Dataset entries:
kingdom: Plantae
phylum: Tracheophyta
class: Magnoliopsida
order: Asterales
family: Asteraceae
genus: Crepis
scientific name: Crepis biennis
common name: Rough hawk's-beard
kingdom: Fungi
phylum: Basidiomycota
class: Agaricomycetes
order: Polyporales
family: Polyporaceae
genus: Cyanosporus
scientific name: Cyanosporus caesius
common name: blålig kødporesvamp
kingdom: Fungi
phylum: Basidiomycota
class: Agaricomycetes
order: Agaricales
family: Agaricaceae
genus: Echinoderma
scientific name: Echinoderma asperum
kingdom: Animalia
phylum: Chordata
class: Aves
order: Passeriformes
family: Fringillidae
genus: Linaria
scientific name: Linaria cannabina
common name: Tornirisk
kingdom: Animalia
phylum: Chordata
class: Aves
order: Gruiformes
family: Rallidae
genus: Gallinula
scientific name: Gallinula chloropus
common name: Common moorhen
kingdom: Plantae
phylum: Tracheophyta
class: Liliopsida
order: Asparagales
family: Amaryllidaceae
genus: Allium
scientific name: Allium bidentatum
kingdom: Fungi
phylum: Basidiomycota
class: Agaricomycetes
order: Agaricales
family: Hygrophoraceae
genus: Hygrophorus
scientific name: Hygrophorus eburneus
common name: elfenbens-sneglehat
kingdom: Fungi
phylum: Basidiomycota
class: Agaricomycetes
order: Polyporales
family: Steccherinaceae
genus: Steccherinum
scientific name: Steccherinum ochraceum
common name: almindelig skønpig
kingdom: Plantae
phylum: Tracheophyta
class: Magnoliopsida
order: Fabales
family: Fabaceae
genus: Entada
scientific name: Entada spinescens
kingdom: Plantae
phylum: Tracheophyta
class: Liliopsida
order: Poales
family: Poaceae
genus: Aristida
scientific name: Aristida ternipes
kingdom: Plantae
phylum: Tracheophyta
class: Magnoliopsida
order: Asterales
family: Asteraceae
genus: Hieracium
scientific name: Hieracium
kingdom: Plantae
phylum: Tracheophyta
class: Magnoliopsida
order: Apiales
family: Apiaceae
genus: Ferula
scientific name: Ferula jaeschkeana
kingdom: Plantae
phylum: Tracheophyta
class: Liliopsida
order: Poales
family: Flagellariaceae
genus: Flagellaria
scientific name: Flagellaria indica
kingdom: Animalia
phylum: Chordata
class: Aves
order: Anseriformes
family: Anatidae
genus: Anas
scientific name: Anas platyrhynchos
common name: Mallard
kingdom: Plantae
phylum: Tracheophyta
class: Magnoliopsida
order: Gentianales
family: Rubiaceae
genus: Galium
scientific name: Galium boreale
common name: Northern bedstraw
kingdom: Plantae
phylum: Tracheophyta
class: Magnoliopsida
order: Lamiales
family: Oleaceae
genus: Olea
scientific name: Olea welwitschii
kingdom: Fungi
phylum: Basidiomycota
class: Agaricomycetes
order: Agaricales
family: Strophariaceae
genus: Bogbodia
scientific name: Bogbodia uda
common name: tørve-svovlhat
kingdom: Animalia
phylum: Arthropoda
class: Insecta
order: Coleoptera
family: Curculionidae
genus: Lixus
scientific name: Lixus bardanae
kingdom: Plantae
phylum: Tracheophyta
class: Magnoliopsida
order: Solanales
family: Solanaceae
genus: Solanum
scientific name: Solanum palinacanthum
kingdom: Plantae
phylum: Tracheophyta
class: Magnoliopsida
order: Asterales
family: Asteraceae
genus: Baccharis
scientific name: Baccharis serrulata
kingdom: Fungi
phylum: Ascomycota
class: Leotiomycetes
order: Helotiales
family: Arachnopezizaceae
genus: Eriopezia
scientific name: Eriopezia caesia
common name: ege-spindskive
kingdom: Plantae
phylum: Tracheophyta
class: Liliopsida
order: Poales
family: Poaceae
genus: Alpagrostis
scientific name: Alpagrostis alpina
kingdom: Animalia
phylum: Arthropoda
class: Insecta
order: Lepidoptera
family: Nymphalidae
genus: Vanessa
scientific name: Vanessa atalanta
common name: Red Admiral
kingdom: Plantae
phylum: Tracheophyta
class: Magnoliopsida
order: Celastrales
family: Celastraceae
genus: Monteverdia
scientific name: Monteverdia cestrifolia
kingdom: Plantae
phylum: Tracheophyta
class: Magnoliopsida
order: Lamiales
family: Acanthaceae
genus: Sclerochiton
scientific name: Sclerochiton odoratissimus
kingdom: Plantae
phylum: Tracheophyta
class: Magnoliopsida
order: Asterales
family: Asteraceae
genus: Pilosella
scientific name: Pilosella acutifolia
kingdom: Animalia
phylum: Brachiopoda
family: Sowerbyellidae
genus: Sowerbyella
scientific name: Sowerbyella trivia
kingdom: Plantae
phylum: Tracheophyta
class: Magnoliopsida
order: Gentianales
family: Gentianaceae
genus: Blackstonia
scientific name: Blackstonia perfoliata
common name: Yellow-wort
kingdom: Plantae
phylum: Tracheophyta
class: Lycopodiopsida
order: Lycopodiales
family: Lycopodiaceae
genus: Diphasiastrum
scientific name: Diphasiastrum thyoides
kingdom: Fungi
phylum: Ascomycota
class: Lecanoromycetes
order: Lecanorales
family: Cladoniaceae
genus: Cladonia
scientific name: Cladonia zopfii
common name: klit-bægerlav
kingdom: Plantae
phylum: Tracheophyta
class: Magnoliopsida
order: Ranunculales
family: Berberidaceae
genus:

WHAT TO DO: Output everything in the material from the line containing "family: Amaryllidaceae" down to the line containing "order: Anseriformes", both included, as a numbered list with no blank lines.

RESULT BELOW:
1. family: Amaryllidaceae
2. genus: Allium
3. scientific name: Allium bidentatum
4. kingdom: Fungi
5. phylum: Basidiomycota
6. class: Agaricomycetes
7. order: Agaricales
8. family: Hygrophoraceae
9. genus: Hygrophorus
10. scientific name: Hygrophorus eburneus
11. common name: elfenbens-sneglehat
12. kingdom: Fungi
13. phylum: Basidiomycota
14. class: Agaricomycetes
15. order: Polyporales
16. family: Steccherinaceae
17. genus: Steccherinum
18. scientific name: Steccherinum ochraceum
19. common name: almindelig skønpig
20. kingdom: Plantae
21. phylum: Tracheophyta
22. class: Magnoliopsida
23. order: Fabales
24. family: Fabaceae
25. genus: Entada
26. scientific name: Entada spinescens
27. kingdom: Plantae
28. phylum: Tracheophyta
29. class: Liliopsida
30. order: Poales
31. family: Poaceae
32. genus: Aristida
33. scientific name: Aristida ternipes
34. kingdom: Plantae
35. phylum: Tracheophyta
36. class: Magnoliopsida
37. order: Asterales
38. family: Asteraceae
39. genus: Hieracium
40. scientific name: Hieracium
41. kingdom: Plantae
42. phylum: Tracheophyta
43. class: Magnoliopsida
44. order: Apiales
45. family: Apiaceae
46. genus: Ferula
47. scientific name: Ferula jaeschkeana
48. kingdom: Plantae
49. phylum: Tracheophyta
50. class: Liliopsida
51. order: Poales
52. family: Flagellariaceae
53. genus: Flagellaria
54. scientific name: Flagellaria indica
55. kingdom: Animalia
56. phylum: Chordata
57. class: Aves
58. order: Anseriformes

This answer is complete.